I was plotting survival curves using survplot{rms}
. However, when I used n.risk = TRUE
to plot the number of risk table, R gave me a number of the whole data set, not for each curve, and I cannot figure out why.
# initialize survival commands in R
survive <- Surv(dat$dx_lastcontact_death_months, dat$event)
library(rms)
ff <- cph(survive ~ radiation, data = dat,x = T, y = T)
survplot(ff,radiation,conf.int = 0.95,
lty = c(1,1,1), col = c("red","blue","yellow"), xlab = "", ylab = "",
xlim = c(0,60), time.inc = 12, label.curves = F, n.risk = T)

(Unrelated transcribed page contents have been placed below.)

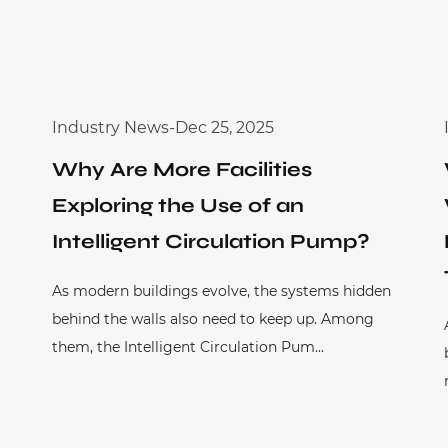
Industry News
-
Dec 25, 2025
Why Are More Facilities
Exploring the Use of an
Intelligent Circulation Pump?
As modern buildings evolve, the systems hidden
behind the walls also need to keep up. Among
them, the Intelligent Circulation Pum...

For example, at time =0, the number of risk should be 7442 3210 3042, now the plot is showing 13694, the sum of the three groups. Could anyone help me figure out where is going wrong? Thanks?
@WeihuangWong is possibly correct. I get the same sort of output as did you when I use the first example in survplot
, but adding a strat()
function around a categorical variable results in the expected output format. I did also add surv=T
.
n <- 1000
set.seed(731)
age <- 50 + 12*rnorm(n)
label(age) <- "Age"
sex <- factor(sample(c('male','female'), n, TRUE))
cens <- 15*runif(n)
h <- .02*exp(.04*(age-50)+.8*(sex=='female'))
dt <- -log(runif(n))/h
label(dt) <- 'Follow-up Time'
e <- ifelse(dt <= cens,1,0)
dt <- pmin(dt, cens)
units(dt) <- "Year"
dd <- datadist(age, sex)
options(datadist='dd')
f <- cph(Surv(dt,e) ~ strat(sex), x=T,y=T, surv=T)
survplot(f, sex, label.curves = F, n.risk = T)